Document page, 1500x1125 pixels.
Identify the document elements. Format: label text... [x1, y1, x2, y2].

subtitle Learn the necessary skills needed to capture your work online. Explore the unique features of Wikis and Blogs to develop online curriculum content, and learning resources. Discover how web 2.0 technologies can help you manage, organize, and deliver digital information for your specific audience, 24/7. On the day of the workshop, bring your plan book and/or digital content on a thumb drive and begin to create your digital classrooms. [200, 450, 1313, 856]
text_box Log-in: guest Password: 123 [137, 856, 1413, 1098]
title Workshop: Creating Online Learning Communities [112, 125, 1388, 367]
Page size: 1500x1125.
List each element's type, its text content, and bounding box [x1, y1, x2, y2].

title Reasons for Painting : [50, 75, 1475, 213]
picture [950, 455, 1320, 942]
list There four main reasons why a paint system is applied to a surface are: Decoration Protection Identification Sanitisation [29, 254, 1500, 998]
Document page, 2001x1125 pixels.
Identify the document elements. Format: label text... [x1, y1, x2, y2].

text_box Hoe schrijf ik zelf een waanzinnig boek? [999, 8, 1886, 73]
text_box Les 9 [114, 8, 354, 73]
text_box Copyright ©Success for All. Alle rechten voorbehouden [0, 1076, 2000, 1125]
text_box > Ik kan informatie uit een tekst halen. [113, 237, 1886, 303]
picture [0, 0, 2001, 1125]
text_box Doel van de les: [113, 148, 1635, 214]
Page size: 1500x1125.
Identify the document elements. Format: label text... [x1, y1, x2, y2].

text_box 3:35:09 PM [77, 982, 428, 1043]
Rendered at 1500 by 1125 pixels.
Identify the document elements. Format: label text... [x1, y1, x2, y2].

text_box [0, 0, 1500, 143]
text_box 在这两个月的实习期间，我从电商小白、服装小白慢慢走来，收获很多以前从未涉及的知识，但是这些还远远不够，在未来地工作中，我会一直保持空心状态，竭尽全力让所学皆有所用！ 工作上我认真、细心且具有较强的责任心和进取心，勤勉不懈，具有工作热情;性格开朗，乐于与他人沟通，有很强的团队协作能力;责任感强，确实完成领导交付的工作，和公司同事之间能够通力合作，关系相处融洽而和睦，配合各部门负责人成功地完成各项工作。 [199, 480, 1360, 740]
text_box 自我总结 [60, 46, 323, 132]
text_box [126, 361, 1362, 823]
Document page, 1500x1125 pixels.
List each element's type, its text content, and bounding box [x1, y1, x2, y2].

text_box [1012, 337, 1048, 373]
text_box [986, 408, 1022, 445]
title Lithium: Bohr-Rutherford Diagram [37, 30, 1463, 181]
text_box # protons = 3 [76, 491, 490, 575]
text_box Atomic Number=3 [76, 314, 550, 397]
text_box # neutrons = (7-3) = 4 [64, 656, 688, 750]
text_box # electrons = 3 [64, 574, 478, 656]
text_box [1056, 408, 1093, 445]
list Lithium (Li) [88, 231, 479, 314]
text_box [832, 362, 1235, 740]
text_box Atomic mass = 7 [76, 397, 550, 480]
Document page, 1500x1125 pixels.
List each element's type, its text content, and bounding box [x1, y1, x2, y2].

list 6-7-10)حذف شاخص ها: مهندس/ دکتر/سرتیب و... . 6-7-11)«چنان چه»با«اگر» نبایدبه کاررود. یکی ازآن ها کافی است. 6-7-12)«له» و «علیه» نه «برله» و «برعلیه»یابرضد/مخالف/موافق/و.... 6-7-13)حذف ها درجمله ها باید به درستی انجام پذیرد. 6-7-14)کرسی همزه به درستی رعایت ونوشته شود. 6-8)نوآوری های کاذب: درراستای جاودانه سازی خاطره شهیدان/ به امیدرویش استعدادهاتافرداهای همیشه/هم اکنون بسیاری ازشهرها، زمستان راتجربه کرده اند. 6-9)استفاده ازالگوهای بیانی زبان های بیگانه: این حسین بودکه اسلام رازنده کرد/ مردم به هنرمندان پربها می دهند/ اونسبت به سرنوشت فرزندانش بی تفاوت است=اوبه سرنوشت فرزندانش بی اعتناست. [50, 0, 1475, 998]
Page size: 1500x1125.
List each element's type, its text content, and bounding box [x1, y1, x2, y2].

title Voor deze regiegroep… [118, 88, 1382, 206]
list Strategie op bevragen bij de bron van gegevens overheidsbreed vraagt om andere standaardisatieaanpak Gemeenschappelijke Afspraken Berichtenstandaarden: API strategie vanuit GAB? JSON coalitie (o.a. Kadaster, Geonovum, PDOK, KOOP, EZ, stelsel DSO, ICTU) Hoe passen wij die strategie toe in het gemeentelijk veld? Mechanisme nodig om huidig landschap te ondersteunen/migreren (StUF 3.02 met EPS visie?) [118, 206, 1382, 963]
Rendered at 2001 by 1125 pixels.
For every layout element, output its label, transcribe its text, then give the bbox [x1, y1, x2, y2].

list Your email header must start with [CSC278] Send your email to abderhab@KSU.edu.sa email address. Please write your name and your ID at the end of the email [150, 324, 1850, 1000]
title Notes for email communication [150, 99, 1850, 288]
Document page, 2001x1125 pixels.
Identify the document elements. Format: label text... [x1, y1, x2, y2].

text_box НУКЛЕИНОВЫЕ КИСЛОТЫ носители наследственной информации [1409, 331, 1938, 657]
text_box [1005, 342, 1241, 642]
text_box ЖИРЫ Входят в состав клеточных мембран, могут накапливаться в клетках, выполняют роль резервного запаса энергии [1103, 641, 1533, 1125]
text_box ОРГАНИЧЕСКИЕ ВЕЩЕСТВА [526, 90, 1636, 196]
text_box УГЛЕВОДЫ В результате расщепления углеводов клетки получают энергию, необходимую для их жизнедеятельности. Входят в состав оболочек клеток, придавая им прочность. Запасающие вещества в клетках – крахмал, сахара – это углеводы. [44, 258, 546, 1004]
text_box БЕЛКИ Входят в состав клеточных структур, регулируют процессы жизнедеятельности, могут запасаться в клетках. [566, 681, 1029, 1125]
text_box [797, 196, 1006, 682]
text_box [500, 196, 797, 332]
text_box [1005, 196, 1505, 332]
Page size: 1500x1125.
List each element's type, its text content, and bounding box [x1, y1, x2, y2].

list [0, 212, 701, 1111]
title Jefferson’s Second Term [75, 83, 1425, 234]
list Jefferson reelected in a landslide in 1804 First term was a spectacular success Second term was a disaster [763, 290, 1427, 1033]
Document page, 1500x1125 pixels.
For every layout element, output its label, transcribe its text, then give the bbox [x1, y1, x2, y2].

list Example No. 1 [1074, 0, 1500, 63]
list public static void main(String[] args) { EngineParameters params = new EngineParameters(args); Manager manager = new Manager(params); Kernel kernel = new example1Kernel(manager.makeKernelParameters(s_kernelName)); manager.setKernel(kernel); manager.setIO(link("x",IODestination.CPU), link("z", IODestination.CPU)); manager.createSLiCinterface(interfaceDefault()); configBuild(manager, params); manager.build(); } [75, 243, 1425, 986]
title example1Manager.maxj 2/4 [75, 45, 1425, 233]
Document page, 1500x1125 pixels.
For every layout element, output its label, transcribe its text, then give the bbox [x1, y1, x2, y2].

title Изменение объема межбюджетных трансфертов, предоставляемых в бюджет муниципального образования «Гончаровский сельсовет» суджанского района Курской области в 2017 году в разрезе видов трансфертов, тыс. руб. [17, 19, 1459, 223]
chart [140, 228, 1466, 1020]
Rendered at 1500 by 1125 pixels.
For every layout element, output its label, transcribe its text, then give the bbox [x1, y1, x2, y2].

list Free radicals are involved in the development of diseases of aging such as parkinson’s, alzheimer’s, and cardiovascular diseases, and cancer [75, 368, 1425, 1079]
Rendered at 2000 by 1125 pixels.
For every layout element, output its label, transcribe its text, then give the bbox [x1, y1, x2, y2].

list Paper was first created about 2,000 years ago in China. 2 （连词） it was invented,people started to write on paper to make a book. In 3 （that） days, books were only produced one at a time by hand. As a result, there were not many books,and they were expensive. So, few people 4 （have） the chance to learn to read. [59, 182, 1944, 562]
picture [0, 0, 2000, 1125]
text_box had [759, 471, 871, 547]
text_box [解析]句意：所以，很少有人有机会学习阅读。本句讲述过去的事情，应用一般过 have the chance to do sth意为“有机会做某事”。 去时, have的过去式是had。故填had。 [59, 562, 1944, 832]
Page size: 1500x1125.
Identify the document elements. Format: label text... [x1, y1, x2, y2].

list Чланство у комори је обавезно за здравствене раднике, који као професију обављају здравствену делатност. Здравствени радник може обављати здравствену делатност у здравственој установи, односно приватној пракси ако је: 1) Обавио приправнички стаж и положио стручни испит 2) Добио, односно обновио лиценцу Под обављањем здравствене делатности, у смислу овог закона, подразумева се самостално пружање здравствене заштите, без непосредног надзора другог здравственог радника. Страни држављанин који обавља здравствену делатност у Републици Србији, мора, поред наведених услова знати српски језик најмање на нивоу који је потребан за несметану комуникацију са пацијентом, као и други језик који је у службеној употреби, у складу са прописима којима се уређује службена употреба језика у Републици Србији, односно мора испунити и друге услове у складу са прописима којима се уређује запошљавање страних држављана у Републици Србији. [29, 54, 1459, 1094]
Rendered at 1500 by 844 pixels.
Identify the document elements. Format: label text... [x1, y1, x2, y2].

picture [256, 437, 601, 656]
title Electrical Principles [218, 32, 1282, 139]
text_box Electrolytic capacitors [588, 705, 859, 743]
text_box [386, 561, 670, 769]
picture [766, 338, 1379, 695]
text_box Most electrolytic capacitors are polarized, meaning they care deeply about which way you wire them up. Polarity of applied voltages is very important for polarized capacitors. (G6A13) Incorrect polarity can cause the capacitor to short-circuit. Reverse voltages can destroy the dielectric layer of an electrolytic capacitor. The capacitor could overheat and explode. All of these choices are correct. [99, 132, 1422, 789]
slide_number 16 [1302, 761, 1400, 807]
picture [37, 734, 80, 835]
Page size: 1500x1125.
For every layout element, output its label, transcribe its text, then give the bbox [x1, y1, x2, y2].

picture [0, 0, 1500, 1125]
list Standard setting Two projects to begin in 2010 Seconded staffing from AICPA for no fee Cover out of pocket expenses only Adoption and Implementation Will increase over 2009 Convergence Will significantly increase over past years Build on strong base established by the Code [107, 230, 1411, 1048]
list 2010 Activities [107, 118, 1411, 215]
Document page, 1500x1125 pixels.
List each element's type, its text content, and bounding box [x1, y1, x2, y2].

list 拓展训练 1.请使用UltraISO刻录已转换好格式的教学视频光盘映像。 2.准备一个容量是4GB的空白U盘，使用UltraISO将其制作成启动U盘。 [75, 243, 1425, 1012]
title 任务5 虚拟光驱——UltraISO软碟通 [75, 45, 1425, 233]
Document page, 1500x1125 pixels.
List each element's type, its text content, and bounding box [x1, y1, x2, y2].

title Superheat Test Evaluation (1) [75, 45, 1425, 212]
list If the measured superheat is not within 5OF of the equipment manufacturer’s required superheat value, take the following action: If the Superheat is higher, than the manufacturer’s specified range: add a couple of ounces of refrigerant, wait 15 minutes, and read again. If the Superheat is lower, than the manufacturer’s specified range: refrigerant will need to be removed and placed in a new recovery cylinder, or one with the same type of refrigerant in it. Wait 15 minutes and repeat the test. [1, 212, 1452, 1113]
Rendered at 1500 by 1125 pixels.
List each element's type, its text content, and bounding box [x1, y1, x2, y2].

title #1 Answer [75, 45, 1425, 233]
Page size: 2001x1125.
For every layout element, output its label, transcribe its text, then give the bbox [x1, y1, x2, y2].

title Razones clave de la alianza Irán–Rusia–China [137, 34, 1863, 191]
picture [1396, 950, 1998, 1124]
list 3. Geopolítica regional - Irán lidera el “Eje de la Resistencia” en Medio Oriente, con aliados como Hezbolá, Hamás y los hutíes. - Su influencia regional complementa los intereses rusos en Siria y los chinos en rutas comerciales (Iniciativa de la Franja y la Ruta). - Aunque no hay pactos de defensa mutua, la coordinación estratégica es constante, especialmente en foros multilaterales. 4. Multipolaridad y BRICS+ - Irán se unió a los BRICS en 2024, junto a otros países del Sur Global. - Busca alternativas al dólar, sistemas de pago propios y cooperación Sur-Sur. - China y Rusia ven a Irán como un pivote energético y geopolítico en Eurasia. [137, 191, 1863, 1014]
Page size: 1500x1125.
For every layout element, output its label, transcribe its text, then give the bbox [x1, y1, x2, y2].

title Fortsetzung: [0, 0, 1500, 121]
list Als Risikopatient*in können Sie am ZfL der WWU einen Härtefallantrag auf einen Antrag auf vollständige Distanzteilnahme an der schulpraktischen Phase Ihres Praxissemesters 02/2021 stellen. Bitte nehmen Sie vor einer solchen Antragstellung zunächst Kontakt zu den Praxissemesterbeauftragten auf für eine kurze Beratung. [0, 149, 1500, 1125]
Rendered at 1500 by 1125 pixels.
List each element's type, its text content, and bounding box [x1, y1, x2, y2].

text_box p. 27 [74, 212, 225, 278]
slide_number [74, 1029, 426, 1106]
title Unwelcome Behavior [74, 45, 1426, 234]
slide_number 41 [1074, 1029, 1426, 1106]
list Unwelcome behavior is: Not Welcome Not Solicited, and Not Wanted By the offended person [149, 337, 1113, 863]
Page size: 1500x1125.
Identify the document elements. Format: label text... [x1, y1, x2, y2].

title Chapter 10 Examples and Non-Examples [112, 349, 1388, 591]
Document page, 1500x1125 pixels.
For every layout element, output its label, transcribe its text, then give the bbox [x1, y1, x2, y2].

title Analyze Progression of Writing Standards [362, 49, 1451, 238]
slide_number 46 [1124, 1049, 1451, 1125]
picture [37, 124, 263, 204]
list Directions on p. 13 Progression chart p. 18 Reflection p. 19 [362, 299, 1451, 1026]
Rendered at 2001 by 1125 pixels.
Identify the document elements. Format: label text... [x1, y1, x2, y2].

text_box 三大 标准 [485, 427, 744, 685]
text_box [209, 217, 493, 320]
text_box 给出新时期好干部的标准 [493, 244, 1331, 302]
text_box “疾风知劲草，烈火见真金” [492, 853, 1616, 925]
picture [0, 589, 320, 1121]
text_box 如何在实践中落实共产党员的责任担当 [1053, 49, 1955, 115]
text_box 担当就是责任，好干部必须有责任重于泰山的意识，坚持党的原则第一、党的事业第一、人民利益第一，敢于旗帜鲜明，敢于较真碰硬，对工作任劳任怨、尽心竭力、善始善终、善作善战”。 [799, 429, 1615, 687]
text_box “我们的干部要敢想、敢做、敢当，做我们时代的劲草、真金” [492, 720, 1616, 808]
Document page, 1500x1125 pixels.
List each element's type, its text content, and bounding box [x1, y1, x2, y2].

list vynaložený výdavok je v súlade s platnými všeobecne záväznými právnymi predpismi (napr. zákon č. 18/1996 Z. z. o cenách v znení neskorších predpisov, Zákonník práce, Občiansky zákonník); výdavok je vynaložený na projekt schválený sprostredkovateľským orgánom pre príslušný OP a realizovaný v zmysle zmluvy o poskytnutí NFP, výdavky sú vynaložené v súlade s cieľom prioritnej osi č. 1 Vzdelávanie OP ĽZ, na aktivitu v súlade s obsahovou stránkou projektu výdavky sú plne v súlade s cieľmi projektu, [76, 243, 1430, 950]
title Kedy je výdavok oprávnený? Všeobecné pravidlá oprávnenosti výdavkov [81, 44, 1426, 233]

● Assigned task: Look back at the entries above. Retype the line with "text_box [1005, 196, 1505, 332]", the line with "Rendered at 2000 by 1125 pixels.", and all lines in between.

● Output below:
text_box [1005, 196, 1505, 332]
Page size: 1500x1125.
List each element's type, its text content, and bounding box [x1, y1, x2, y2].

list [0, 212, 701, 1111]
title Jefferson’s Second Term [75, 83, 1425, 234]
list Jefferson reelected in a landslide in 1804 First term was a spectacular success Second term was a disaster [763, 290, 1427, 1033]
Document page, 1500x1125 pixels.
For every layout element, output its label, transcribe its text, then give the bbox [x1, y1, x2, y2].

list Example No. 1 [1074, 0, 1500, 63]
list public static void main(String[] args) { EngineParameters params = new EngineParameters(args); Manager manager = new Manager(params); Kernel kernel = new example1Kernel(manager.makeKernelParameters(s_kernelName)); manager.setKernel(kernel); manager.setIO(link("x",IODestination.CPU), link("z", IODestination.CPU)); manager.createSLiCinterface(interfaceDefault()); configBuild(manager, params); manager.build(); } [75, 243, 1425, 986]
title example1Manager.maxj 2/4 [75, 45, 1425, 233]
Document page, 1500x1125 pixels.
For every layout element, output its label, transcribe its text, then give the bbox [x1, y1, x2, y2].

title Изменение объема межбюджетных трансфертов, предоставляемых в бюджет муниципального образования «Гончаровский сельсовет» суджанского района Курской области в 2017 году в разрезе видов трансфертов, тыс. руб. [17, 19, 1459, 223]
chart [140, 228, 1466, 1020]
Rendered at 1500 by 1125 pixels.
For every layout element, output its label, transcribe its text, then give the bbox [x1, y1, x2, y2].

list Free radicals are involved in the development of diseases of aging such as parkinson’s, alzheimer’s, and cardiovascular diseases, and cancer [75, 368, 1425, 1079]
Rendered at 2000 by 1125 pixels.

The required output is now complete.